- Your instructions:
The line containing "ring pip: (524, 439)" marks where to begin. Write out that line and every line after it exactly, through the last line below.
---------------
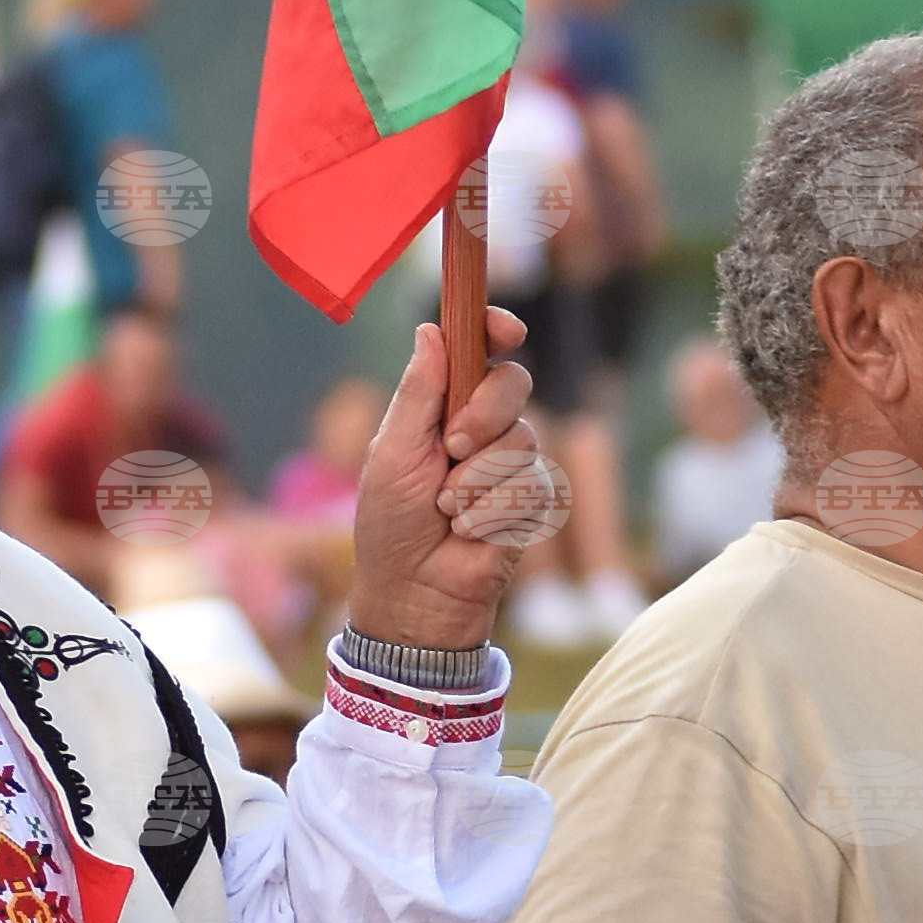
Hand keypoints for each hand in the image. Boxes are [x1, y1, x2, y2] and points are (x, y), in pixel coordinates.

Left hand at [342, 305, 544, 648]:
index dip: (496, 330)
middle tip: (452, 449)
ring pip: (524, 439)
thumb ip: (417, 392)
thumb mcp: (393, 451)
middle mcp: (483, 428)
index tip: (506, 330)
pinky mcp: (532, 503)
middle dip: (483, 416)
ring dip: (478, 480)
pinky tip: (469, 533)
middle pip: (513, 384)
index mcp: (444, 406)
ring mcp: (510, 465)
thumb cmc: (391, 525)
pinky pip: (531, 486)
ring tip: (449, 510)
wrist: (415, 593)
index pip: (480, 351)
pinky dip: (493, 512)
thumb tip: (429, 329)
---------------
- Exercise solution:
ring pip: (524, 439)
thumb ip: (417, 392)
thumb mcp: (393, 451)
middle mcp: (483, 428)
index tip: (506, 330)
pinky mcp: (532, 503)
middle dip: (483, 416)
ring dip: (478, 480)
pinky tip: (469, 533)
middle pip: (513, 384)
index mcp: (444, 406)
ring mcp: (510, 465)
thumb cmc: (391, 525)
pinky pip: (531, 486)
ring tip: (449, 510)
wrist: (415, 593)
index pip: (480, 351)
pinky dip: (493, 512)
thumb tip: (429, 329)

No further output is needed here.